Ops Runbook for Always-On AI Viral Labs
Fun labs still need serious operations. This runbook explains how we keep credits, models, ads, and support humming even when traffic spikes or a provider blinks.
Tiered incident levels
We label incidents P1-P3. P1 means users cannot run labs (model outage, credit ledger corrupt). P2 means degraded performance (slow responses, partial credit spends). P3 covers cosmetic bugs (typo, share copy mismatch). Each tier has an owner and an SLA: P1 fixes within 30 minutes, P2 within 4 hours, P3 within the next deployment window.
Provider rotation plan
Our default stack calls OpenAI. If latency climbs or error rate exceeds 5%, the service toggles to DeepSeek. Gemini and Claude sit as tertiary options that we can manually activate from the admin console. Switching providers also adjusts prompt templates because each model thrives on different instruction lengths. The runbook includes ready-to-use prompt variations so we can flip within 2 minutes.
Credit ledger integrity
Credits live in SQLite now, with one row per client ID. Every API request that burns or grants credits writes an append-only event to a log table. Nightly jobs reconcile totals and raise alerts if differences exceed 0.5% between the ledger and event table. If corruption appears, we freeze new burns, rehydrate balances from the event log, and post a banner explaining the pause.
Ad and fallback behavior
Ads fund the lab, but they also break.

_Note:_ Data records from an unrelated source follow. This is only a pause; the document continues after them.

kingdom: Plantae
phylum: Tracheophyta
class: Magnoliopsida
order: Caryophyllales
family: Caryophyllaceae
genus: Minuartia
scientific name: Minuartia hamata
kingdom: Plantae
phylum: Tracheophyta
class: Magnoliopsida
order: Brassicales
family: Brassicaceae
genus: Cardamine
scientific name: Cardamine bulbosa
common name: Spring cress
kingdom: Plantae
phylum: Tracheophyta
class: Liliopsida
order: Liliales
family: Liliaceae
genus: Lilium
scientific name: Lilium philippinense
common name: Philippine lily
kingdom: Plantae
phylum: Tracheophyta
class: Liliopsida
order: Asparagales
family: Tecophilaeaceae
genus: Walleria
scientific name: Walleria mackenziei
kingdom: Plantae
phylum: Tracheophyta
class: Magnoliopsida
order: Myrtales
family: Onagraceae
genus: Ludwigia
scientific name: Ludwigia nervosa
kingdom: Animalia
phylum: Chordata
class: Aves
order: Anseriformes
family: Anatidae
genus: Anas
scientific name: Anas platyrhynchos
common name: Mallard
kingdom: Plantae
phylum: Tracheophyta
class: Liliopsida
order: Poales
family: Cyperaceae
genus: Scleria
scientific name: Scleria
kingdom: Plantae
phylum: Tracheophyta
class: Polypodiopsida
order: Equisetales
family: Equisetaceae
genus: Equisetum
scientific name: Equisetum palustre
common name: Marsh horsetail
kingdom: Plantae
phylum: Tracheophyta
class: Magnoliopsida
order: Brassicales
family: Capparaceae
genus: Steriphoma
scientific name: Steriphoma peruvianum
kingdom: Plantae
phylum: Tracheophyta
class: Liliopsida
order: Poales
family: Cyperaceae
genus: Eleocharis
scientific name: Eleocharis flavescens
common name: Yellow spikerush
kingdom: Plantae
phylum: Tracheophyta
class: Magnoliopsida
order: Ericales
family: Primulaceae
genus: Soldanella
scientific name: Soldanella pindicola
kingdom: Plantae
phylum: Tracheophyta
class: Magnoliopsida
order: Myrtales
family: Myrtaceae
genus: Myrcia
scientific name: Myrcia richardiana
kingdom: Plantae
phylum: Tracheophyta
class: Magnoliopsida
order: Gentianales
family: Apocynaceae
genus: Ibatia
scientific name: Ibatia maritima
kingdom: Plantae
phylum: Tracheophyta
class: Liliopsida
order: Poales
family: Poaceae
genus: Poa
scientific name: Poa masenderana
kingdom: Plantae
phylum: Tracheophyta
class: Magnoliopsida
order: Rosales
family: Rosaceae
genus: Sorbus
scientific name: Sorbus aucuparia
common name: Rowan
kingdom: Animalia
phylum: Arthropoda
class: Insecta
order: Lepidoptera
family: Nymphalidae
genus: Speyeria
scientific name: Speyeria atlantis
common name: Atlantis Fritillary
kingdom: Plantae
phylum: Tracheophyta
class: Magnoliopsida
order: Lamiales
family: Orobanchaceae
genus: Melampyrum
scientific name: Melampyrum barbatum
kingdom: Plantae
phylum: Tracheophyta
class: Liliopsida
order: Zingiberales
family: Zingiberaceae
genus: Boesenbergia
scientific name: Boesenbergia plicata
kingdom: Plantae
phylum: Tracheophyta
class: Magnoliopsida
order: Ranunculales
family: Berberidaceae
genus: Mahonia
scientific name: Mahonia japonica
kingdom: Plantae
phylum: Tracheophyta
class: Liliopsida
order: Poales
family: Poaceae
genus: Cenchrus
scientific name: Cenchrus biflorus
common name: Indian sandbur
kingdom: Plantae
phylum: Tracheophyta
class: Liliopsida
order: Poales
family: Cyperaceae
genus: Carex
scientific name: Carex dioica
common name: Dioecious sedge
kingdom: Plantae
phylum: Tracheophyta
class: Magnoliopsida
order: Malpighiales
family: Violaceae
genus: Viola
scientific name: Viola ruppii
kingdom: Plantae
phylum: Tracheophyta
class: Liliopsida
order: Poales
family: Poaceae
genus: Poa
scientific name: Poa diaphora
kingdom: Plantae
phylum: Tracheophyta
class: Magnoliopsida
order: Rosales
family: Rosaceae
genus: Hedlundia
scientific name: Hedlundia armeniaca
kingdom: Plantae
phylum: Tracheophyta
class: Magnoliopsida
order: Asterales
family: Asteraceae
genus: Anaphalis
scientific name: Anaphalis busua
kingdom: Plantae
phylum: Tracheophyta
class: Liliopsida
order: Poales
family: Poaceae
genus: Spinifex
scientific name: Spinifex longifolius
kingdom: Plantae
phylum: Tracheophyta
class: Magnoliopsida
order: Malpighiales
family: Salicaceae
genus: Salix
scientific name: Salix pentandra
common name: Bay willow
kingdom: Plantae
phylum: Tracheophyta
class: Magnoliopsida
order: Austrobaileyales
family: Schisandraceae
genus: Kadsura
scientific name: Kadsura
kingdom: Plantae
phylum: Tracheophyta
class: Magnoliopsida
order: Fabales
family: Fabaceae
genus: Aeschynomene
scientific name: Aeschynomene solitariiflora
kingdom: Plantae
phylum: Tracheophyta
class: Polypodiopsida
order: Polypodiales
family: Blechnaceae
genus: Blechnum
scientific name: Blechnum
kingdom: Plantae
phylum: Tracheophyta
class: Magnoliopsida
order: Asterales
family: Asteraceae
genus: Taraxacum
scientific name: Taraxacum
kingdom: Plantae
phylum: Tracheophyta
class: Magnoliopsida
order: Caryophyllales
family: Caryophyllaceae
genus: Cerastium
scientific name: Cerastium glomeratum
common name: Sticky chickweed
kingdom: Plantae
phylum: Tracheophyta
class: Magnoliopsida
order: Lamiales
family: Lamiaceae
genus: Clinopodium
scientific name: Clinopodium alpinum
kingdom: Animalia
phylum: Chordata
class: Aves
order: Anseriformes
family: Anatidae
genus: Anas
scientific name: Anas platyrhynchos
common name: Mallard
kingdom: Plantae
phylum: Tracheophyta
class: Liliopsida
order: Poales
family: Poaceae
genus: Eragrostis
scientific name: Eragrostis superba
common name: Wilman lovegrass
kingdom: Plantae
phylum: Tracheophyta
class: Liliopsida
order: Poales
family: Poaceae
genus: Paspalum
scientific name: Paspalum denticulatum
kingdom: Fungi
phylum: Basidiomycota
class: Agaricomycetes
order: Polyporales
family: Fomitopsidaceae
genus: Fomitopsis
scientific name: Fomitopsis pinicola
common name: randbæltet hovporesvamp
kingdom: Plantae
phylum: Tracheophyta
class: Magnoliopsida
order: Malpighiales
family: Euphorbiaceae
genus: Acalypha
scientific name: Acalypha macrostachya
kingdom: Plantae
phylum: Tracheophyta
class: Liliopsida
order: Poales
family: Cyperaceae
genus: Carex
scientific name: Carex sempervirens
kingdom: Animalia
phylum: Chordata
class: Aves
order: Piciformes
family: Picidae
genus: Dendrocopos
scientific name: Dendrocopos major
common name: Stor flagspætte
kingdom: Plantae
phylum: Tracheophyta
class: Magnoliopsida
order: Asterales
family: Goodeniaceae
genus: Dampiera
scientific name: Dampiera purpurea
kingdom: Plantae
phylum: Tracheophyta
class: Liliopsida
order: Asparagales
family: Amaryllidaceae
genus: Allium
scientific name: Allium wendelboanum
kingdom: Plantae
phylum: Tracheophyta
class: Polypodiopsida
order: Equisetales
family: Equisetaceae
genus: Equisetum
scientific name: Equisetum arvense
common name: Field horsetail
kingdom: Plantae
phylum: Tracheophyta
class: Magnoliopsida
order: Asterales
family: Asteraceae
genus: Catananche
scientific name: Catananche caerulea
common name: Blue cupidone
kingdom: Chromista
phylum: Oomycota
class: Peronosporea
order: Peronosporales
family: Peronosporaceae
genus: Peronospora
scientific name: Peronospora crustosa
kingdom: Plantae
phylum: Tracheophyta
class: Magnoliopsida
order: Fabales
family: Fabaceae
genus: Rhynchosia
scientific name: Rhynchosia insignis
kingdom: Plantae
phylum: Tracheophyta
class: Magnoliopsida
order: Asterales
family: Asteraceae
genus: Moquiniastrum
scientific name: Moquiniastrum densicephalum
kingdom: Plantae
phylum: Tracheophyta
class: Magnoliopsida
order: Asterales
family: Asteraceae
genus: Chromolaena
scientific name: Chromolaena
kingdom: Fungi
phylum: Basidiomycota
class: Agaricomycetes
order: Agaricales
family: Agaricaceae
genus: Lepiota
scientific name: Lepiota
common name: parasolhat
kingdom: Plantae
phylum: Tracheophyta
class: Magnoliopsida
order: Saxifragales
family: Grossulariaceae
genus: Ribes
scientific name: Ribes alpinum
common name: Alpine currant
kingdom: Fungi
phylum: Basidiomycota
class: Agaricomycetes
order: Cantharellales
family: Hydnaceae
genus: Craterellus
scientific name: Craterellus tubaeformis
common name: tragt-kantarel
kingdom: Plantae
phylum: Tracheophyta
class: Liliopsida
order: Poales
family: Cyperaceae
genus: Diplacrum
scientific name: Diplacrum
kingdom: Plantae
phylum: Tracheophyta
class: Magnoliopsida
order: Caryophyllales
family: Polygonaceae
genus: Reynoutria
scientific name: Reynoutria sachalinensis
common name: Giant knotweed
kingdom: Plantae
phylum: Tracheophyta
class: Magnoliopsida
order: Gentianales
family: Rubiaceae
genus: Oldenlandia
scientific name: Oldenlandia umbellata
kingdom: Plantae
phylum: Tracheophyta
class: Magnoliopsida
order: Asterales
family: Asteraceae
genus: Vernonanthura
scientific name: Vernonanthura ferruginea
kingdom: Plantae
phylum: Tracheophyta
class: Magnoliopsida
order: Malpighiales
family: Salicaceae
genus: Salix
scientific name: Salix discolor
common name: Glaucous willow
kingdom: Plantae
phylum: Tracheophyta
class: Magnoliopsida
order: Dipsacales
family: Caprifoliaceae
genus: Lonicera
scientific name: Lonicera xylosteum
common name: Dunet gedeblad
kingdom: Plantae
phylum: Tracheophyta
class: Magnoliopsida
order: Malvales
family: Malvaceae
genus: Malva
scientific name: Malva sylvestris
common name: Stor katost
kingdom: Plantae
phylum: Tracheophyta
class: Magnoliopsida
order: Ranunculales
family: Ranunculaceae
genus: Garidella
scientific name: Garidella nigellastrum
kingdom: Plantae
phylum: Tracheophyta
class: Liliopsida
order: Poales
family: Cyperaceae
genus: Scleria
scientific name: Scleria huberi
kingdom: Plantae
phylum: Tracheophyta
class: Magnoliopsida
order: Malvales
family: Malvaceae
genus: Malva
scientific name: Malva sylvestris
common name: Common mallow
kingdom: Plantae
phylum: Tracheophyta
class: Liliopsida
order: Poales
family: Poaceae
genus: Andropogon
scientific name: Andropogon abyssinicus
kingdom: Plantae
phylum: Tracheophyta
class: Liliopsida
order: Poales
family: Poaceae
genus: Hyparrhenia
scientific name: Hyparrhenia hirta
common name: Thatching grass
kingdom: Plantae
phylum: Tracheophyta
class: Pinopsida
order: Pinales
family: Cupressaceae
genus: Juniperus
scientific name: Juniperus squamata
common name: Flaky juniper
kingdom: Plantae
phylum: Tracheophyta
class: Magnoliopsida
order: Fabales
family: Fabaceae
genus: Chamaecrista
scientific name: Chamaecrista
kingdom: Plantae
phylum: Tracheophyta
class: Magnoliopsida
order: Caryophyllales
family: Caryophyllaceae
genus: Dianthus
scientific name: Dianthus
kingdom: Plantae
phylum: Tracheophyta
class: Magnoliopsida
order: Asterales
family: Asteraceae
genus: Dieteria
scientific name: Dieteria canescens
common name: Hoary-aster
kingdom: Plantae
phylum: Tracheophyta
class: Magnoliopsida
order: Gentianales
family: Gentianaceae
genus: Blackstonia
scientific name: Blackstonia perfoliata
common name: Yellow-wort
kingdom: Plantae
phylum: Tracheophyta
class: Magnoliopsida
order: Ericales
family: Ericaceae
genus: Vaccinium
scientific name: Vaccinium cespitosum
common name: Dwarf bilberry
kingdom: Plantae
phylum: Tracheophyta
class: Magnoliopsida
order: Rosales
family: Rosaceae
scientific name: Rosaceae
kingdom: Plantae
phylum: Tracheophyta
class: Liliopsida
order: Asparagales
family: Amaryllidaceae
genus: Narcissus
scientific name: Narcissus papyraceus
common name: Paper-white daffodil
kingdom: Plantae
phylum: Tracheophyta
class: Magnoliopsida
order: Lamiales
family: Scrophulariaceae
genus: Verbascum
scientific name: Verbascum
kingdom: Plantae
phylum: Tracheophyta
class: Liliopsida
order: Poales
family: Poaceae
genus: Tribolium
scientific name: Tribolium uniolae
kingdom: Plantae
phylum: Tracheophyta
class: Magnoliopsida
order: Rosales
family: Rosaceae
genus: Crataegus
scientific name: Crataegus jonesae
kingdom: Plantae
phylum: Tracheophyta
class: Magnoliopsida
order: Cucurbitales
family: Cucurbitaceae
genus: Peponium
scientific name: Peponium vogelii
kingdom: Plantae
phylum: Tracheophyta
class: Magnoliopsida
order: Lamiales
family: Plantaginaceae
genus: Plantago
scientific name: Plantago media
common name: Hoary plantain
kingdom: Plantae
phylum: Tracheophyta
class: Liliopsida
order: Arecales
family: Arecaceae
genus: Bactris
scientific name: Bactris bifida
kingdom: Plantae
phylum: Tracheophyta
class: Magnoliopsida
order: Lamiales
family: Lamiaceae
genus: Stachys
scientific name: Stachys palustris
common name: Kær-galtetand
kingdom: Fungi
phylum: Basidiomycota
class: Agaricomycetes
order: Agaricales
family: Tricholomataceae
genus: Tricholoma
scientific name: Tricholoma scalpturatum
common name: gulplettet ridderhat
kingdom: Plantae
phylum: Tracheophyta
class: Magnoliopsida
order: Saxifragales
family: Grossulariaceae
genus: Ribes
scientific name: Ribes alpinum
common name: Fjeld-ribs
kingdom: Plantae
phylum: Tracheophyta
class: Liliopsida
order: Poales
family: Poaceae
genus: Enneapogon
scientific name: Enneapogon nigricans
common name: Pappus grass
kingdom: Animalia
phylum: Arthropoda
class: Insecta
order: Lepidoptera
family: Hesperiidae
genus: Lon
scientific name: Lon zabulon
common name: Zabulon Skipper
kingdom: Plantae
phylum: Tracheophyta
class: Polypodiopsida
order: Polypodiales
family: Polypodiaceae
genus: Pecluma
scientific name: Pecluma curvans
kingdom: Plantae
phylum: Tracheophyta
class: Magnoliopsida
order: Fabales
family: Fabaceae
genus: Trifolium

When the ad server fails, we swap in a iral orb ?animation that keeps the space alive and displays a friendly CTA ( ant to sponsor? Email us ?. The runbook documents how to clear ad caches, rotate creative, and confirm that tracking pixels resume sending data once the incident clears.
Support macros and escalation
Support uses canned responses stored in the support hub. Each macro references the incident number, impact, and current ETA. If a player escalates via social DM, on-call ops responds in-thread and links to the macro; this keeps the narrative consistent. Chargeback threats or harassment escalate to founders immediately.
Observability stack
We monitor three dashboards: Credits, Compute, and Commerce. Credits shows issuance vs burn per hour, with alerts on anomalies. Compute tracks request latency per provider plus error breakdown by model. Commerce shows Stripe Checkout sessions, conversion, and refund volume. PagerDuty ties into these dashboards so the right person gets paged based on metric thresholds.
Chaos drills
Once a month we run a chaos drill: intentionally fail one dependency (e.g., block OpenAI) and verify that fallbacks kick in. We log the findings in the runbook and update automation scripts. Chaos drills also keep the team familiar with manual overrides, so nobody fumbles when a real outage hits.
Post-incident reviews
Every P1 or P2 triggers a 24-hour postmortem. The template includes timeline, blast radius, credits refunded, share copy updates, and new action items. We publish sanitized summaries on the internal blog so future teammates understand why certain guardrails exist.